Word-for-word transcription needed. Include every entry below but no pictures.

START Data records

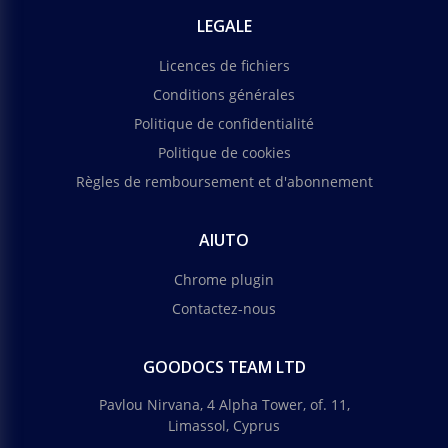
LEGALE
Licences de fichiers
Conditions générales
Politique de confidentialité
Politique de cookies
Règles de remboursement et d'abonnement
AIUTO
Chrome plugin
Contactez-nous
GOODOCS TEAM LTD
Pavlou Nirvana, 4 Alpha Tower, of. 11,
Limassol, Cyprus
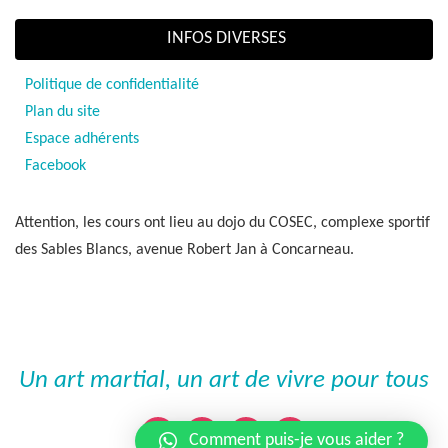
INFOS DIVERSES
Politique de confidentialité
Plan du site
Espace adhérents
Facebook
Attention, les cours ont lieu au dojo du COSEC, complexe sportif
des Sables Blancs, avenue Robert Jan à Concarneau.
Un art martial, un art de vivre pour tous
Comment puis-je vous aider ?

END Data records

* _Result of this exercise_:
LEGALE
Licences de fichiers
Conditions générales
Politique de confidentialité
Politique de cookies
Règles de remboursement et d'abonnement
AIUTO
Chrome plugin
Contactez-nous
GOODOCS TEAM LTD
Pavlou Nirvana, 4 Alpha Tower, of. 11,
Limassol, Cyprus
INFOS DIVERSES
Politique de confidentialité
Plan du site
Espace adhérents
Facebook
Attention, les cours ont lieu au dojo du COSEC, complexe sportif
des Sables Blancs, avenue Robert Jan à Concarneau.
Un art martial, un art de vivre pour tous
Comment puis-je vous aider ?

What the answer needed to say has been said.